GeForce 6800 GS: Where Two Generations Meet
Today’s graphics processors are often pin-compatible with their predecessors for the developers not to spend time and money on designing new PCBs. An example of this approach is the RADEON X8 series from ATI Technologies: the entire series, from X800 GT to X850 XT Platinum Edition, use unified PCBs with minor variations.
NVIDIA’s GeForce 7800 and GeForce 6800 GPUs are also physically compatible, so the company didn’t have to develop the PCB for the new product from scratch. They already had the GeForce 7800 GT printed circuit board. Simple (i.e. cheap) and rather compact, it could normally power up a 20-pipelined GPU working at 400MHz and memory clocked at 1GHz. So, it was sure to suffice for the 12-pipelined NV42, even clocked at a high frequency. As you have already guessed, that PCB became the foundation of the GeForce 6800 GS graphics card:
If it were not for the cooler and the connectors (DVI-I and D-Sub), you wouldn’t tell the new card from a GeForce 7800 GT. NVIDIA abandoned the efficient but noisy cooling system of the GeForce 7800 GT, but equipped the reference sample of the GeForce 6800 GS with the cooler from the GeForce 6800 GT. In brief, the cooler consists of three parts: a plastic casing with a blower, a GPU heatsink and an L-shaped heatsink with a heat pipe for cooling the memory chips.
The L-shaped heatsink on our card was electrochemically blackened for better heat transfer, while in the original cooler it had been just painted black. The pipe transfers heat to the heatsink section which is blown at by the fan. This way the GDDR3 memory clocked at 500 (1000) MHz is effectively cooled. For comparison, the memory chips on RADEON X800 GTO and RADEON X1600 XT cards is not cooled at all.

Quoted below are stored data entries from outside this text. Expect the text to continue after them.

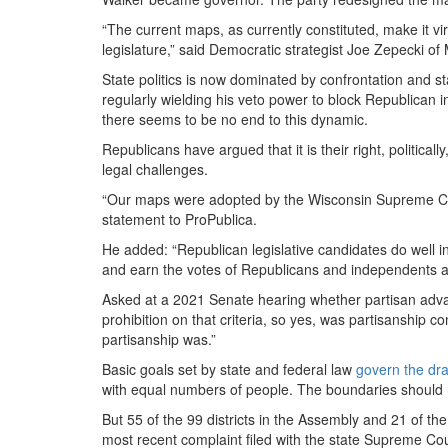
“The current maps, as currently constituted, make it vi
legislature,” said Democratic strategist Joe Zepecki of 
State politics is now dominated by confrontation and
regularly wielding his veto power to block Republican i
there seems to be no end to this dynamic.
Republicans have argued that it is their right, political
legal challenges.
“Our maps were adopted by the Wisconsin Supreme Cou
statement to ProPublica.
He added: “Republican legislative candidates do well i
and earn the votes of Republicans and independents al
Asked at a 2021 Senate hearing whether partisan advan
prohibition on that criteria, so yes, was partisanship 
partisanship was.”
Basic goals set by state and federal law
govern the draw
with equal numbers of people. The boundaries should no
But 55 of the 99 districts in the Assembly and 21 of the
most recent complaint filed with the state Supreme Cou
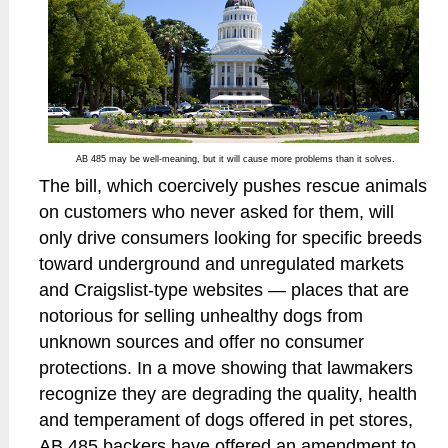
AB 485 may be well-meaning, but it will cause more problems than it solves.
The bill, which coercively pushes rescue animals
on customers who never asked for them, will
only drive consumers looking for specific breeds
toward underground and unregulated markets
and Craigslist-type websites — places that are
notorious for selling unhealthy dogs from
unknown sources and offer no consumer
protections. In a move showing that lawmakers
recognize they are degrading the quality, health
and temperament of dogs offered in pet stores,
AB 485 backers have offered an amendment to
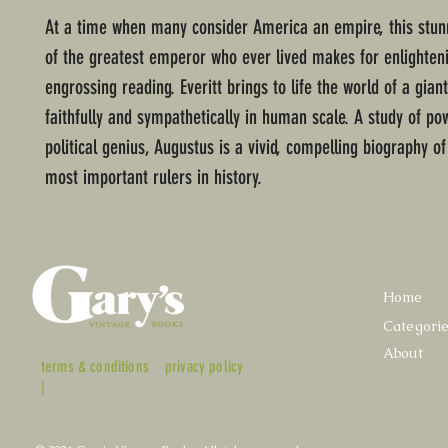
At a time when many consider America an empire, this stunn
of the greatest emperor who ever lived makes for enlighten
engrossing reading. Everitt brings to life the world of a gian
faithfully and sympathetically in human scale. A study of po
political genius, Augustus is a vivid, compelling biography of
most important rulers in history.
Home
Categori
About
terms & conditions
privacy policy
|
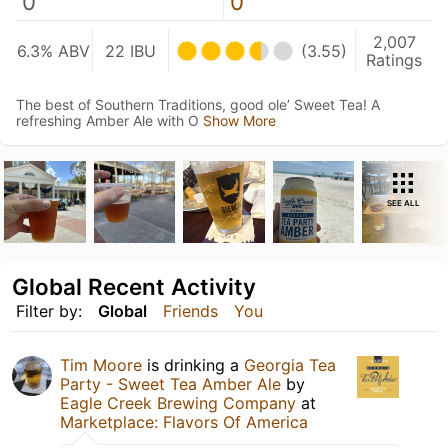
0
0
2,007
6.3% ABV
22 IBU
(3.55)
Ratings
The best of Southern Traditions, good ole’ Sweet Tea! A
refreshing Amber Ale with O
Show More
SEE ALL
Global Recent Activity
Filter by:
Global
Friends
You
Tim Moore
is drinking a
Georgia Tea
Party - Sweet Tea Amber Ale
by
Eagle Creek Brewing Company
at
Marketplace: Flavors Of America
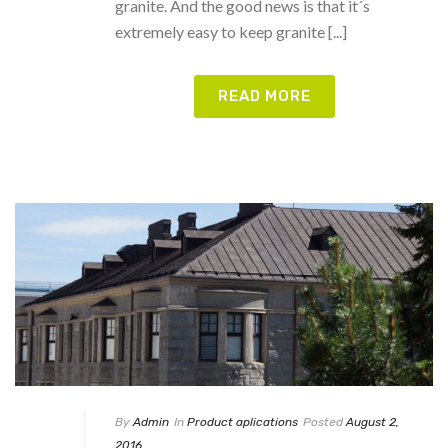
granite. And the good news is that it´s
extremely easy to keep granite [...]
READ MORE
By
Admin
In
Product aplications
Posted
August 2,
2016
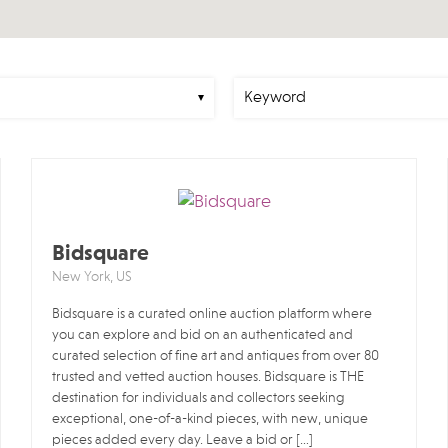
Bidsquare
New York, US
Bidsquare is a curated online auction platform where
you can explore and bid on an authenticated and
curated selection of fine art and antiques from over 80
trusted and vetted auction houses. Bidsquare is THE
destination for individuals and collectors seeking
exceptional, one-of-a-kind pieces, with new, unique
pieces added every day. Leave a bid or […]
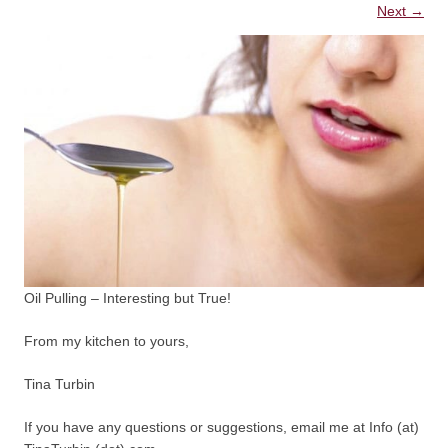
Next →
Oil Pulling – Interesting but True!
From my kitchen to yours,
Tina Turbin
If you have any questions or suggestions, email me at Info (at)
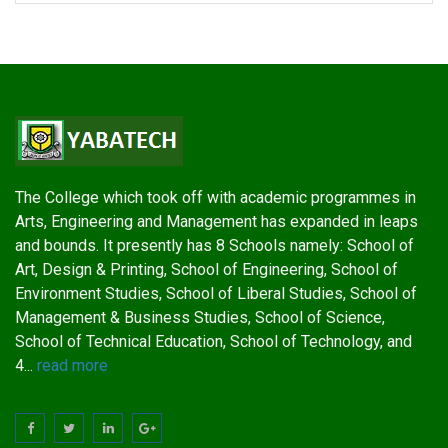
The College which took off with academic programmes in
Arts, Engineering and Management has expanded in leaps
and bounds. It presently has 8 Schools namely: School of
Art, Design & Printing, School of Engineering, School of
Environment Studies, School of Liberal Studies, School of
Management & Business Studies, School of Science,
School of Technical Education, School of Technology, and
4...
read more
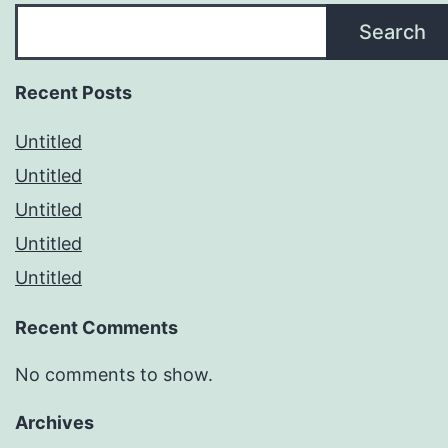
Search
Recent Posts
Untitled
Untitled
Untitled
Untitled
Untitled
Recent Comments
No comments to show.
Archives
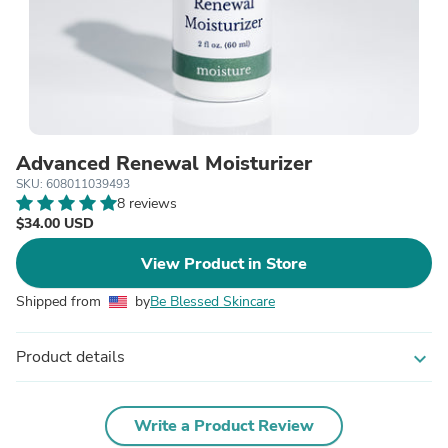
Advanced Renewal Moisturizer
SKU: 608011039493
8 reviews
$34.00 USD
View Product in Store
Shipped from
by
Be Blessed Skincare
Product details
expand_more
Write a Product Review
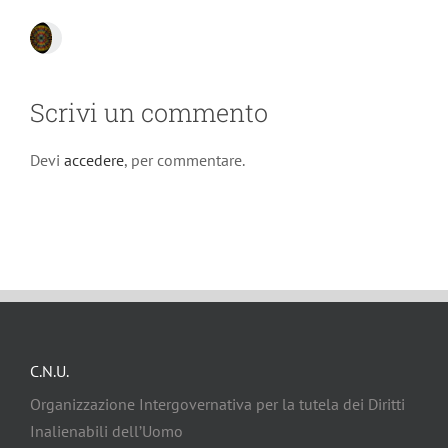
Scrivi un commento
Devi
accedere
, per commentare.
C.N.U.
Organizzazione Intergovernativa per la tutela dei Diritti
Inalienabili dell’Uomo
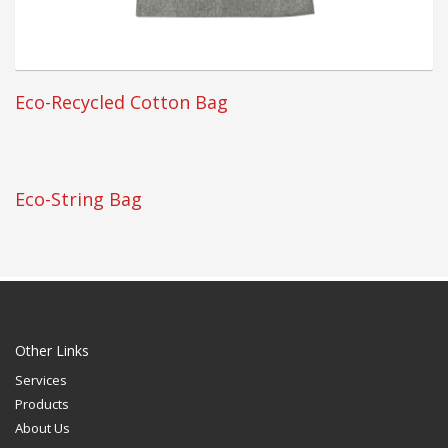
Eco-Recycled Cotton Bag
Eco-String Bag
Other Links
Services
Products
About Us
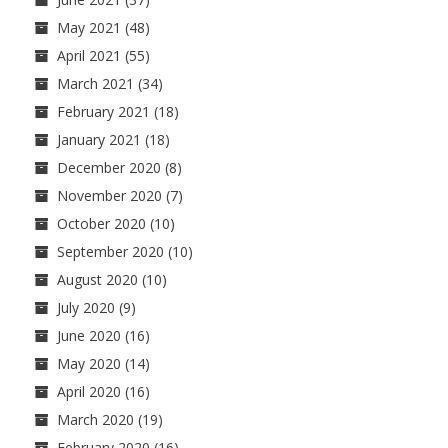
May 2021
(48)
April 2021
(55)
March 2021
(34)
February 2021
(18)
January 2021
(18)
December 2020
(8)
November 2020
(7)
October 2020
(10)
September 2020
(10)
August 2020
(10)
July 2020
(9)
June 2020
(16)
May 2020
(14)
April 2020
(16)
March 2020
(19)
February 2020
(16)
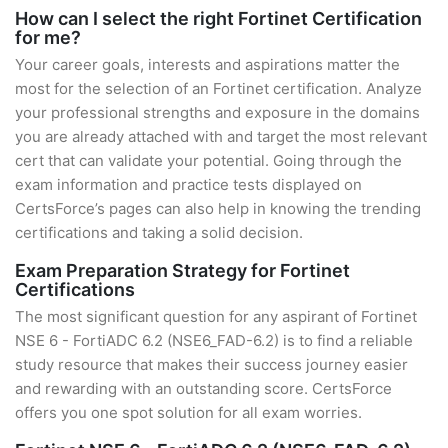
How can I select the right Fortinet Certification
for me?
Your career goals, interests and aspirations matter the
most for the selection of an Fortinet certification. Analyze
your professional strengths and exposure in the domains
you are already attached with and target the most relevant
cert that can validate your potential. Going through the
exam information and practice tests displayed on
CertsForce’s pages can also help in knowing the trending
certifications and taking a solid decision.
Exam Preparation Strategy for Fortinet
Certifications
The most significant question for any aspirant of Fortinet
NSE 6 - FortiADC 6.2 (NSE6_FAD-6.2) is to find a reliable
study resource that makes their success journey easier
and rewarding with an outstanding score. CertsForce
offers you one spot solution for all exam worries.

The GPU heatsink is made of copper, although NVIDIA had earlier used all-aluminum heatsinks of the same shape. It was ASUS Computer that first employed a copper heatsink on a GeForce 6800 in its unique V9999 Gamer Edition graphics card which actually had the same technical characteristics as the today’s GeForce 6800 GS, but worked on the AGP platform. Generally speaking, copper has better heat conductivity but worse heat capacity than aluminum. In other words, a copper heatsink takes heat off the GPU faster and more effectively, but requires a stronger airflow. The blower installed in the GeForce 6800 GS cooling system can create this airflow, but its noise characteristics may be too much for a sensitive ear – we’ll talk about that in the next section of the review. The main radiator is fastened to the PCB with four spring-loaded screws, so a proper contact with the GPU is guaranteed.
The fan speed control system lacks feedback, which we have on graphics cards from ATI Technologies, but it can work in three fixed-speed modes: 2D, Low Power 3D and Performance 3D. The speeds in these modes can be adjusted to some extent with the RivaTuner utility, so you can reduce the noise from the card a little in a particular mode.
Typical dark-gray thermal paste with low heat resistance is employed as a thermal interface between the heatsink’s sole and the GPU die. The memory chips touch the heatsink through cloth pads soaked in white thermal paste like on other NVIDIA products. The cooling system is overall satisfactory. It used to cope nicely with 0.13-micron 16-pipelined NV40/45 chips, so it should handle a 0.11-micron 12-pipelined NV42 as well.
We removed the memory heatsink to check the marking. NVIDIA employed popular K4J55323QF-GC20 chips of GDDR3 memory from Samsung here. They have 256Mb capacity, 2.0 voltage, and 2.0ns access time. It means they are rated to work at 500 (1000) MHz frequency.
And then we took off the main heatsink to see an ordinary NV42 chip that we described some long time ago in our MSI NX6800 review . As you remember, this GPU has 12 pixel and 5 vertex processors and can work at frequencies over 400MHz. The GPU frequency is declared to be 425MHz in the GeForce 6800 GS specification. This is 100MHz above the frequency of the GeForce 6800. Combined with 500 (1000) MHz memory frequency, it should ensure a tremendous performance gain – the GeForce 6800 GS seems to have much more raw power than the GeForce 6800.
The card is not equipped with a VIVO chip, although there is a place for it on the PCB. NVIDIA probably tried to reduce the cost of the product as much as possible, but some graphics card manufacturers will probably equip their versions of the GeForce 6800 GS with an appropriate chip from Philips.
The GeForce 6800 GS fully supports NVIDIA’s SLI technology. Unfortunately, we couldn’t test it in this mode since we had only one sample of the GeForce 6800 GS on our hands. But as soon as we get a second one, we’ll tell you how fast such SLI configurations may be.